Researchers at the Helmholtz-Zentrum Berlin (HZB) developed a process for coating perovskite layers with graphene for the first time, so that the graphene acts as a front contact.
A traditional silicon absorber converts the red portion of the solar spectrum very effectively into electrical energy, whereas the blue portions are partially lost as heat. To reduce this loss, the silicon cell can be combined with an additional solar cell that primarily converts the blue portions and a particularly effective complement to conventional silicon is perovskite. However, it is normally very difficult to provide the perovskite layer with a transparent front contact. While sputter deposition of indium tin oxide (ITO) is common practice for inorganic silicon solar cells, this technique destroys the organic components of a perovskite cell.

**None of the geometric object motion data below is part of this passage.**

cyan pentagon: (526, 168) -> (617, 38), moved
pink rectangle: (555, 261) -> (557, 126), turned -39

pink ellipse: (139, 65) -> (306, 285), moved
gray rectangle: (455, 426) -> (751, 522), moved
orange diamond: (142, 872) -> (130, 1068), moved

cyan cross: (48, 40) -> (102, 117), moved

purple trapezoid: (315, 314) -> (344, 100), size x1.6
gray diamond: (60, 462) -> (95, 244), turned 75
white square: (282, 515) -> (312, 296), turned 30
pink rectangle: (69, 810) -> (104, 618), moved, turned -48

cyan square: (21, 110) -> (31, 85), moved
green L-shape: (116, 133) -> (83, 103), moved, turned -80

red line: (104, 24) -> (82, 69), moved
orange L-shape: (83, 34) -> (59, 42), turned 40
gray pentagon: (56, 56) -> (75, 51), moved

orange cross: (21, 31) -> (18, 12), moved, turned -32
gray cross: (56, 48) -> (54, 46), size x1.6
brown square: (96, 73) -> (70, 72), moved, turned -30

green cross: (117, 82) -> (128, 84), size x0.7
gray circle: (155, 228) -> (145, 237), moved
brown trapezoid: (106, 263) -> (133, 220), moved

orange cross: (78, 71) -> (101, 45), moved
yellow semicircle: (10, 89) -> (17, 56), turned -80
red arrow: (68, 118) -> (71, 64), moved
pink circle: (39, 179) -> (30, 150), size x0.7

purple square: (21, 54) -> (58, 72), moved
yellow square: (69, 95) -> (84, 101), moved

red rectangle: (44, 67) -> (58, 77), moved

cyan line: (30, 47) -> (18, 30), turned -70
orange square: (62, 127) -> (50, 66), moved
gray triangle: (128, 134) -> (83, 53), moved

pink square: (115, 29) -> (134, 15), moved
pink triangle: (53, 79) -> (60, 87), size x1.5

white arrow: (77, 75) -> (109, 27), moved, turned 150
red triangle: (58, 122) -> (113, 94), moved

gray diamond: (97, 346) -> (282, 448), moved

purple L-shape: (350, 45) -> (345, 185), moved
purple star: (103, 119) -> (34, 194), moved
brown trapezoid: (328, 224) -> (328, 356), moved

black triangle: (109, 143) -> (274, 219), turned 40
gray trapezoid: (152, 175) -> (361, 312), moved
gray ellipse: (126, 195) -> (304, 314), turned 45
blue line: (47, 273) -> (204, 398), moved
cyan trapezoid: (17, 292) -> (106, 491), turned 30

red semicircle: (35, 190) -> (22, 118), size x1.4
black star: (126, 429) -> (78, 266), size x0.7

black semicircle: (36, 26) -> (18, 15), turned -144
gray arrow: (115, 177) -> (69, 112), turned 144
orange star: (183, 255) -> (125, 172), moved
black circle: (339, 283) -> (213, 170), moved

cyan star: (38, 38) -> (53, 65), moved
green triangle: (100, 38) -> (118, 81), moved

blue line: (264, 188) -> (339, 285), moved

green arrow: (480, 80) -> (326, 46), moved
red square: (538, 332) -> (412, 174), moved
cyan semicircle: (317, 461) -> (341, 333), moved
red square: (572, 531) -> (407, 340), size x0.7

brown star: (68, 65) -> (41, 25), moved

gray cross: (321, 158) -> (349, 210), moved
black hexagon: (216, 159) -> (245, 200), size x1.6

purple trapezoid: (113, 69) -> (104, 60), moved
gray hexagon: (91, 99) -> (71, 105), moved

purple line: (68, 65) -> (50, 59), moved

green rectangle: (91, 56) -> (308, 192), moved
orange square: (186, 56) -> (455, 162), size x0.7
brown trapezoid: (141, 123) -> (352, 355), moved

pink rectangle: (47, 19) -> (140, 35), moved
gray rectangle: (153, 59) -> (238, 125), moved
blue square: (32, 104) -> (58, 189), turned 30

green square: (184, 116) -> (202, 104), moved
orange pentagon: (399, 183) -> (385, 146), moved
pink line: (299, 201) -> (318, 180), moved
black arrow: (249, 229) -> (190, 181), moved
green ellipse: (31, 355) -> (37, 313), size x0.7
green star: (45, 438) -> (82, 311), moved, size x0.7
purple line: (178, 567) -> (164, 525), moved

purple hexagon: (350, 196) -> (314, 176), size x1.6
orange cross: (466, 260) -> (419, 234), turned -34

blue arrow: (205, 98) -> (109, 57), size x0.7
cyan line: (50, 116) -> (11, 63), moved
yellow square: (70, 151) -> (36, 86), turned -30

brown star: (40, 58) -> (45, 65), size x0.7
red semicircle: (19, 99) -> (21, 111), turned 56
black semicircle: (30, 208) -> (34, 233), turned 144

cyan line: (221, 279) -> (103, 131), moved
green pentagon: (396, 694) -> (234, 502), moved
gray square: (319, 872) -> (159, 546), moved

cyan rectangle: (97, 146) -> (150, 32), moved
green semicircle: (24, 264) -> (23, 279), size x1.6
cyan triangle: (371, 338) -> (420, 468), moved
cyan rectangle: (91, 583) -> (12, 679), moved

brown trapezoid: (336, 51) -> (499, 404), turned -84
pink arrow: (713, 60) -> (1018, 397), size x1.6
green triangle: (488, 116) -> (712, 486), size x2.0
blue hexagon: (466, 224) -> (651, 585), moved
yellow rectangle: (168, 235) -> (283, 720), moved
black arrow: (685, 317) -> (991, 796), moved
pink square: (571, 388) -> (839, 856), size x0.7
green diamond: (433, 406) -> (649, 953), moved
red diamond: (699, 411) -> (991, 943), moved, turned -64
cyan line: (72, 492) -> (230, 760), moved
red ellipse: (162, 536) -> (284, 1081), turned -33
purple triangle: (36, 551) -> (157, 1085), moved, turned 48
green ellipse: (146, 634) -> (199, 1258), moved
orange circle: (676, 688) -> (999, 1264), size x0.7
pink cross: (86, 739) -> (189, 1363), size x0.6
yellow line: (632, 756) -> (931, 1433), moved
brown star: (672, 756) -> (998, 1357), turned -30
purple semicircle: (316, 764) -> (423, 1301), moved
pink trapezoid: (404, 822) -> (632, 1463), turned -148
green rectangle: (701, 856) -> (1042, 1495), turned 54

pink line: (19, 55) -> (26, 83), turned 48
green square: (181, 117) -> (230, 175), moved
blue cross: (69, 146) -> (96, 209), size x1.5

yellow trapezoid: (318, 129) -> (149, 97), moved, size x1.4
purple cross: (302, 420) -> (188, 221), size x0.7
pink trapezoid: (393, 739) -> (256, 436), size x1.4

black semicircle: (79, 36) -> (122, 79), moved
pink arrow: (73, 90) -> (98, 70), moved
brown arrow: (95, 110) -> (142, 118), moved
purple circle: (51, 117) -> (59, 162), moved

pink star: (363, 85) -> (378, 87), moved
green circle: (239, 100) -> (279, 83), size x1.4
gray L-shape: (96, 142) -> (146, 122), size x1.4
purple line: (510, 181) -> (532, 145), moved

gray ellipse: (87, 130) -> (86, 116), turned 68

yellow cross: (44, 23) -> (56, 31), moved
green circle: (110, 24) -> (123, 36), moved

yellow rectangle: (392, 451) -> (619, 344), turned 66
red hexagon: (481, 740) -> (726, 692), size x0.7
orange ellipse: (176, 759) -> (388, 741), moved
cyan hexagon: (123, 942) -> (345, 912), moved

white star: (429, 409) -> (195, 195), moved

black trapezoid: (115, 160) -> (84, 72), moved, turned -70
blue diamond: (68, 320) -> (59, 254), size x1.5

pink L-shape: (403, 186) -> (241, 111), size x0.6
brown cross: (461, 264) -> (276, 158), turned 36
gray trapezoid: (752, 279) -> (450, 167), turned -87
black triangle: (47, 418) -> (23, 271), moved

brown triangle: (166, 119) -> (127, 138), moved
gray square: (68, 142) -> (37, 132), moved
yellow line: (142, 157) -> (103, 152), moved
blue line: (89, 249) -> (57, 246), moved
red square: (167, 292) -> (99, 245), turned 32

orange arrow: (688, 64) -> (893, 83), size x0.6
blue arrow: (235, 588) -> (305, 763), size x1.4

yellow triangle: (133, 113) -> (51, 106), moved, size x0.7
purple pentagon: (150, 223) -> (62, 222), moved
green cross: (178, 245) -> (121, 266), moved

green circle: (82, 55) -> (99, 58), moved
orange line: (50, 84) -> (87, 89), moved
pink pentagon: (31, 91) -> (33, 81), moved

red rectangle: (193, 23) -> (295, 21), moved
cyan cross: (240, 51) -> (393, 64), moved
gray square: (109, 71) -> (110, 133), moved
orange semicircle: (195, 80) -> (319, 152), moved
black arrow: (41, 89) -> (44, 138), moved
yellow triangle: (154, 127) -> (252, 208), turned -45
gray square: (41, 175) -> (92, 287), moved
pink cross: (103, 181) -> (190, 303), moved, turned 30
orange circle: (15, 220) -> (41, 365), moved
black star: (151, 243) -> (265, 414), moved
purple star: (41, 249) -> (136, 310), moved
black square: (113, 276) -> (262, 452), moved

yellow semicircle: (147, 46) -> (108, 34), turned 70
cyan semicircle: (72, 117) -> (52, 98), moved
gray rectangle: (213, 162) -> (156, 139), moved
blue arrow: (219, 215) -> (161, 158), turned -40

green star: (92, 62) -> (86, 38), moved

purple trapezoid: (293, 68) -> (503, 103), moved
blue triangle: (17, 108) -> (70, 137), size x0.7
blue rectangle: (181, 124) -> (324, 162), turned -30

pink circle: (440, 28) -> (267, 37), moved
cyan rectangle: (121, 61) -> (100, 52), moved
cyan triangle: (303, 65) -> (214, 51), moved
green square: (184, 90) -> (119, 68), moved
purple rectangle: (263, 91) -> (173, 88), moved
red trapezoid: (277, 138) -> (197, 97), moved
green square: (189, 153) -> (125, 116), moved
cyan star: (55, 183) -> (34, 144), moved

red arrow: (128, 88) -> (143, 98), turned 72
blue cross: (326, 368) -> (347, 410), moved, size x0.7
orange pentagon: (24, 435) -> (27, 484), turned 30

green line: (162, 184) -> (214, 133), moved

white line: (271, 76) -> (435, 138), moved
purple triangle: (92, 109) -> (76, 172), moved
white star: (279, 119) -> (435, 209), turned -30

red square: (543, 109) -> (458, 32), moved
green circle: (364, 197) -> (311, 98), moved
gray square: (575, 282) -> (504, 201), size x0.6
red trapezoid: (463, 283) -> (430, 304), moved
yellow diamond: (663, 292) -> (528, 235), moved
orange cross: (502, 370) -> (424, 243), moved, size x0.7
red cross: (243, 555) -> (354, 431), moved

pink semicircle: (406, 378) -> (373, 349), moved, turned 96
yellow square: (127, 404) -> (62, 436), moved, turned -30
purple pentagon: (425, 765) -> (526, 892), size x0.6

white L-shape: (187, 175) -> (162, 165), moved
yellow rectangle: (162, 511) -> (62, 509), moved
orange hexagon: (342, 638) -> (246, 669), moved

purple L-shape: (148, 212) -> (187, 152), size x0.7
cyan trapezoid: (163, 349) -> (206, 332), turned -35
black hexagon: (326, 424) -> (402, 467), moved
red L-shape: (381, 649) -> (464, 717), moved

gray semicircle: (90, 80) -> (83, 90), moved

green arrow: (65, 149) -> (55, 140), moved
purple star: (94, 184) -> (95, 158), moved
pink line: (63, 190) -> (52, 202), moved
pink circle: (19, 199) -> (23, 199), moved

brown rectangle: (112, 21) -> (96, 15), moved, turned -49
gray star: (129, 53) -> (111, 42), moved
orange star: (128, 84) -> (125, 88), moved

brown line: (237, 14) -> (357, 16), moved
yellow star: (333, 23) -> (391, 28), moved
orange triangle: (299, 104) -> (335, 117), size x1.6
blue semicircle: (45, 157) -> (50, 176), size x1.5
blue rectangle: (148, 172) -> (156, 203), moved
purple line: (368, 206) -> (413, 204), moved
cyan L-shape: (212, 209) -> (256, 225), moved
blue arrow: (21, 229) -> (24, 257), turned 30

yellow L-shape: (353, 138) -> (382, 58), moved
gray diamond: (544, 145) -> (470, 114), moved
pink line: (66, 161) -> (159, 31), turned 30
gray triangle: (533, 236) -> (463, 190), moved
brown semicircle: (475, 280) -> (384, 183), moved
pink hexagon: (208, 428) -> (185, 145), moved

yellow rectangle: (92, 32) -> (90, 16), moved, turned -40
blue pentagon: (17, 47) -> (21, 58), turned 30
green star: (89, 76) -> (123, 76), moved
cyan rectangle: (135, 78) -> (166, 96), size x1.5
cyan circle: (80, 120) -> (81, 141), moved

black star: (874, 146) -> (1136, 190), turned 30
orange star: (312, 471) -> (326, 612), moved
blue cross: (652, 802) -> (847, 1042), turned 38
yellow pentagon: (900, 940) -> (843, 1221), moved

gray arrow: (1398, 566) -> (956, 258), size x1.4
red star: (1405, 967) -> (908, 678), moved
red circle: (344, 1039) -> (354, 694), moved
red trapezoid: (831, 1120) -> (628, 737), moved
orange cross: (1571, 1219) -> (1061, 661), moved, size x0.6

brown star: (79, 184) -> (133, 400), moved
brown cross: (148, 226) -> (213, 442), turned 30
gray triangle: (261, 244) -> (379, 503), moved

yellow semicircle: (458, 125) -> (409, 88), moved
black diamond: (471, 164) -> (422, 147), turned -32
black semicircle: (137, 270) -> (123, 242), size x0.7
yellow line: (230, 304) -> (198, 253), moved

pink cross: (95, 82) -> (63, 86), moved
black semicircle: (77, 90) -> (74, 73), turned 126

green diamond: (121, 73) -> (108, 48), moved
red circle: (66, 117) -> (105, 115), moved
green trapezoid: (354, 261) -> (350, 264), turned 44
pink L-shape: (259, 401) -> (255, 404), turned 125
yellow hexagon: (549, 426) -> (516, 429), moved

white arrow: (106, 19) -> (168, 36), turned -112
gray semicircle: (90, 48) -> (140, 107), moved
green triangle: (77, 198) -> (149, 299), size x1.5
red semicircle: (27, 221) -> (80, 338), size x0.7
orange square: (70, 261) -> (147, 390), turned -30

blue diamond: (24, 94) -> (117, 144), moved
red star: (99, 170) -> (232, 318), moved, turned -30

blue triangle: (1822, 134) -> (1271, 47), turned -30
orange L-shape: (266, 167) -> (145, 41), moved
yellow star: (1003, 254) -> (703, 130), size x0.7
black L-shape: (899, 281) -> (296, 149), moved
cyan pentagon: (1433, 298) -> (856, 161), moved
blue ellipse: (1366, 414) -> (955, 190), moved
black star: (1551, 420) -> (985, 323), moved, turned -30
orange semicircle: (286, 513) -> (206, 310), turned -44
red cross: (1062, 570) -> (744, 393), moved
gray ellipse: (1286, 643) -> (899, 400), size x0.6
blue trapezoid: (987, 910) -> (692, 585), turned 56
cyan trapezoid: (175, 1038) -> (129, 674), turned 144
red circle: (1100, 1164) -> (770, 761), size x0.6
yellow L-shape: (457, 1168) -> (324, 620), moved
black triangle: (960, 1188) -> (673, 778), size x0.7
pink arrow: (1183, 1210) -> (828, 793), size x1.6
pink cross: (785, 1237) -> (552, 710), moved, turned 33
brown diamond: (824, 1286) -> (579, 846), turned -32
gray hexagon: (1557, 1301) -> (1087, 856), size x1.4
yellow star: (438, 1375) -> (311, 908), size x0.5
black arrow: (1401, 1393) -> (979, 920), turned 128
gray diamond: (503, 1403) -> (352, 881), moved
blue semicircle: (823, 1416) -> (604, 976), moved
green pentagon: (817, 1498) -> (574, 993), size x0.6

The HZB scientists have found an innovative solution to that problem, in a process that covers the perovskite layer evenly with graphene - forming an extremely thin film that is highly conductive and highly transparent. For that to happen, the researchers first promoted growth of the graphene onto copper foil from a methane atmosphere at about 1000 degrees Celsius. For the subsequent steps, they stabilise the fragile layer with a polymer that protects the graphene from cracking. In the following step, they etch away the copper foil. This enables the transfer of the protected graphene film onto the perovskite. This is normally carried out in water, where the graphene film floats on the surface and is "fished out" by the solar cell. However, in this case this technique does not work, because the performance of the perovskite degrades with moisture. Therefore it was necessary to find another liquid that does not attack perovskite.
Tests proved that the graphene layer acts as an ideal front contact in several respects. Thanks to its high transparency, none of the sunlight's energy is lost in this layer. But the main advantage is that there are no open-circuit voltage losses, that are commonly observed for sputtered ITO layers. This increases the overall conversion efficiency. The solution is also comparatively simple and inexpensive to implement. The success in implementing graphene in a perovskite solar cell for the first time enabled the scientists to build a high-efficiency tandem device.